Skupińska Mirosława, Stępniak Piotr, Łętowska Iwona, Rychlewski Leszek, Barciszewska Mirosława, Barciszewski Jan, Giel-Pietraszuk Małgorzata
1 Institute of Bioorganic Chemistry , Polish Academy of Sciences, Noskowskiego, Poznan, Poland .
2 BioInfoBank Institute , Św. Marcin, Poznan, Poland .
Microb Drug Resist. 2017 Apr;23(3):308-320. doi: 10.1089/mdr.2015.0272. Epub 2016 Aug 3.

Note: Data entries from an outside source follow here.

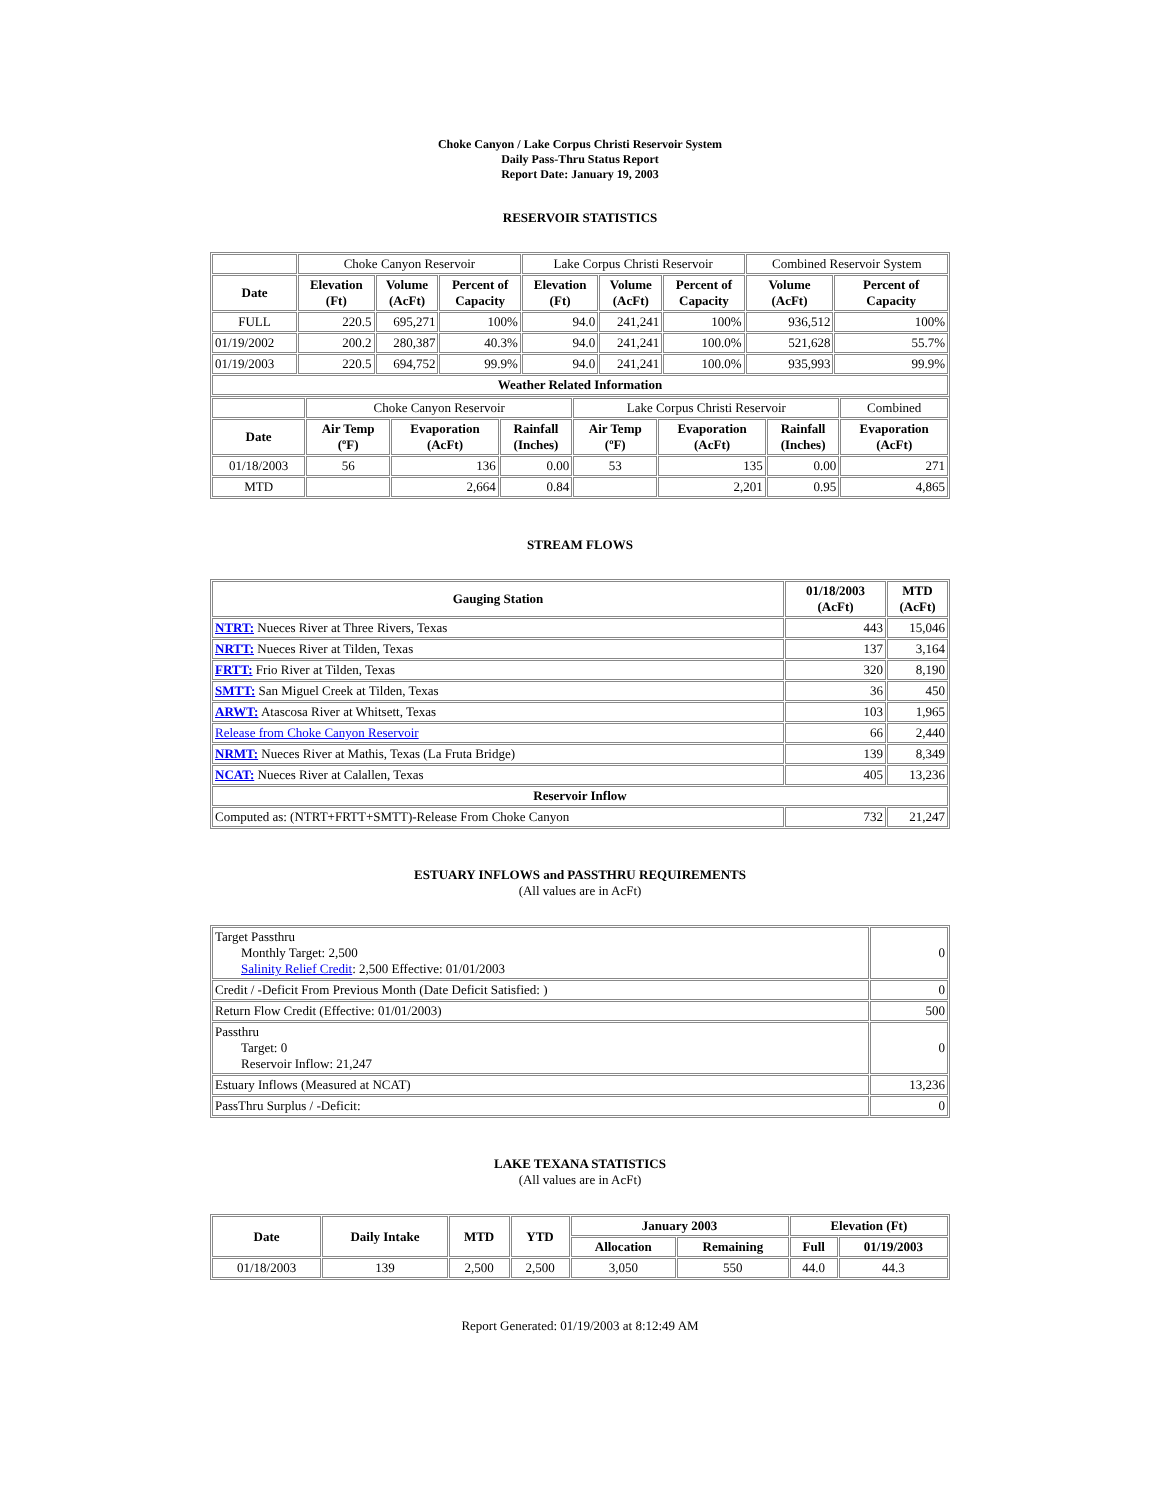Choke Canyon / Lake Corpus Christi Reservoir System
Daily Pass-Thru Status Report
Report Date: January 19, 2003
RESERVOIR STATISTICS
| | Choke Canyon Reservoir | | | Lake Corpus Christi Reservoir | | | Combined Reservoir System | |
| Date | Elevation (Ft) | Volume (AcFt) | Percent of Capacity | Elevation (Ft) | Volume (AcFt) | Percent of Capacity | Volume (AcFt) | Percent of Capacity |
| FULL | 220.5 | 695,271 | 100% | 94.0 | 241,241 | 100% | 936,512 | 100% |
| 01/19/2002 | 200.2 | 280,387 | 40.3% | 94.0 | 241,241 | 100.0% | 521,628 | 55.7% |
| 01/19/2003 | 220.5 | 694,752 | 99.9% | 94.0 | 241,241 | 100.0% | 935,993 | 99.9% |
| Weather Related Information | | | | | | | | |
| | Choke Canyon Reservoir | | | Lake Corpus Christi Reservoir | | | Combined |
| Date | Air Temp (ºF) | Evaporation (AcFt) | Rainfall (Inches) | Air Temp (ºF) | Evaporation (AcFt) | Rainfall (Inches) | Evaporation (AcFt) |
| 01/18/2003 | 56 | 136 | 0.00 | 53 | 135 | 0.00 | 271 |
| MTD | | 2,664 | 0.84 | | 2,201 | 0.95 | 4,865 |
STREAM FLOWS
| Gauging Station | 01/18/2003 (AcFt) | MTD (AcFt) |
| --- | --- | --- |
| NTRT: Nueces River at Three Rivers, Texas | 443 | 15,046 |
| NRTT: Nueces River at Tilden, Texas | 137 | 3,164 |
| FRTT: Frio River at Tilden, Texas | 320 | 8,190 |
| SMTT: San Miguel Creek at Tilden, Texas | 36 | 450 |
| ARWT: Atascosa River at Whitsett, Texas | 103 | 1,965 |
| Release from Choke Canyon Reservoir | 66 | 2,440 |
| NRMT: Nueces River at Mathis, Texas (La Fruta Bridge) | 139 | 8,349 |
| NCAT: Nueces River at Calallen, Texas | 405 | 13,236 |
| Reservoir Inflow | | |
| Computed as: (NTRT+FRTT+SMTT)-Release From Choke Canyon | 732 | 21,247 |
ESTUARY INFLOWS and PASSTHRU REQUIREMENTS
(All values are in AcFt)
| Target Passthru Monthly Target: 2,500 Salinity Relief Credit : 2,500 Effective: 01/01/2003 | 0 |
| Credit / -Deficit From Previous Month (Date Deficit Satisfied: ) | 0 |
| Return Flow Credit (Effective: 01/01/2003) | 500 |
| Passthru Target: 0 Reservoir Inflow: 21,247 | 0 |
| Estuary Inflows (Measured at NCAT) | 13,236 |
| PassThru Surplus / -Deficit: | 0 |
LAKE TEXANA STATISTICS
(All values are in AcFt)
| Date | Daily Intake | MTD | YTD | January 2003 | | Elevation (Ft) | |
| --- | --- | --- | --- | --- | --- | --- | --- |
| | | | | Allocation | Remaining | Full | 01/19/2003 |
| 01/18/2003 | 139 | 2,500 | 2,500 | 3,050 | 550 | 44.0 | 44.3 |
Report Generated: 01/19/2003 at 8:12:49 AM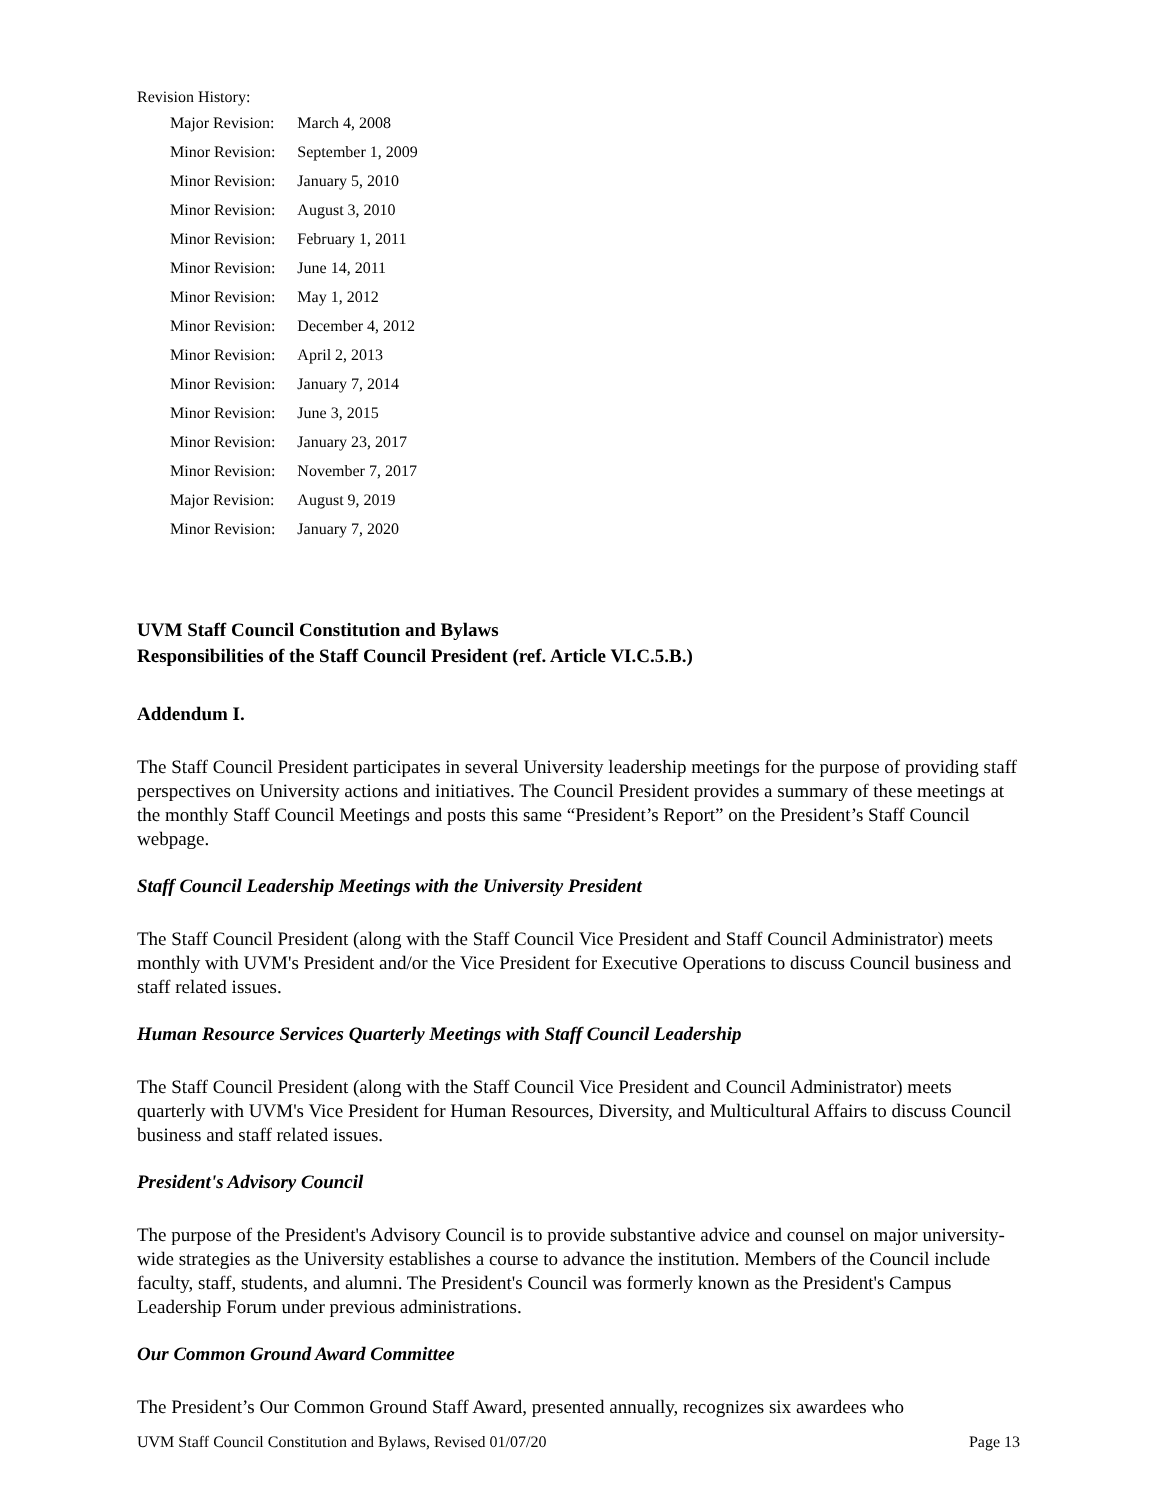Revision History:
| Major Revision: | March 4, 2008 |
| Minor Revision: | September 1, 2009 |
| Minor Revision: | January 5, 2010 |
| Minor Revision: | August 3, 2010 |
| Minor Revision: | February 1, 2011 |
| Minor Revision: | June 14, 2011 |
| Minor Revision: | May 1, 2012 |
| Minor Revision: | December 4, 2012 |
| Minor Revision: | April 2, 2013 |
| Minor Revision: | January 7, 2014 |
| Minor Revision: | June 3, 2015 |
| Minor Revision: | January 23, 2017 |
| Minor Revision: | November 7, 2017 |
| Major Revision: | August 9, 2019 |
| Minor Revision: | January 7, 2020 |
UVM Staff Council Constitution and Bylaws
Responsibilities of the Staff Council President (ref. Article VI.C.5.B.)
Addendum I.
The Staff Council President participates in several University leadership meetings for the purpose of providing staff perspectives on University actions and initiatives. The Council President provides a summary of these meetings at the monthly Staff Council Meetings and posts this same “President’s Report” on the President’s Staff Council webpage.
Staff Council Leadership Meetings with the University President
The Staff Council President (along with the Staff Council Vice President and Staff Council Administrator) meets monthly with UVM's President and/or the Vice President for Executive Operations to discuss Council business and staff related issues.
Human Resource Services Quarterly Meetings with Staff Council Leadership
The Staff Council President (along with the Staff Council Vice President and Council Administrator) meets quarterly with UVM's Vice President for Human Resources, Diversity, and Multicultural Affairs to discuss Council business and staff related issues.
President's Advisory Council
The purpose of the President's Advisory Council is to provide substantive advice and counsel on major university- wide strategies as the University establishes a course to advance the institution. Members of the Council include faculty, staff, students, and alumni. The President's Council was formerly known as the President's Campus Leadership Forum under previous administrations.
Our Common Ground Award Committee
The President’s Our Common Ground Staff Award, presented annually, recognizes six awardees who
UVM Staff Council Constitution and Bylaws, Revised 01/07/20 Page 13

Tyrosyl-tRNA synthetases (TyrRSs) as essential enzymes for all living organisms are good candidates for therapeutic target in the prevention and therapy of microbial infection. We examined the effect of various polyphenols, alkaloids, and terpenes-secondary metabolites produced by higher plants showing many beneficial properties for the human organism, on bacterial aminoacylation reaction. The most potent inhibitors of Escherichia coli TyrRS are epigallocatechin gallate, acacetin, kaempferide, and chrysin, whereas the enzymes from Staphylococcus aureus and Pseudomonas aeruginosa are inhibited mainly by acacetin and chrysin. Most of them act as competitive inhibitors. Structure-activity relationship showed that the most potent flavonoid inhibitors contain hydroxyl group at position 5 and 7 of A ring and OCH group at position 4' of B ring.
酪氨酰 - tRNA合成酶(TyrRSs)作为所有生物的必需酶,是预防和治疗微生物感染的治疗靶点的良好候选者。我们研究了高等植物产生的各种多酚、生物碱和萜类等对人体具有多种有益特性的次生代谢物对细菌氨基酰化反应的影响。大肠杆菌TyrRS的最有效抑制剂是表没食子儿茶素没食子酸酯、刺槐素、山柰酚和白杨素,而金黄色葡萄球菌和铜绿假单胞菌的酶主要被刺槐素和白杨素抑制。它们大多作为竞争性抑制剂起作用。构效关系表明,最有效的黄酮类抑制剂在A环的5位和7位含有羟基,在B环的4'位含有甲氧基。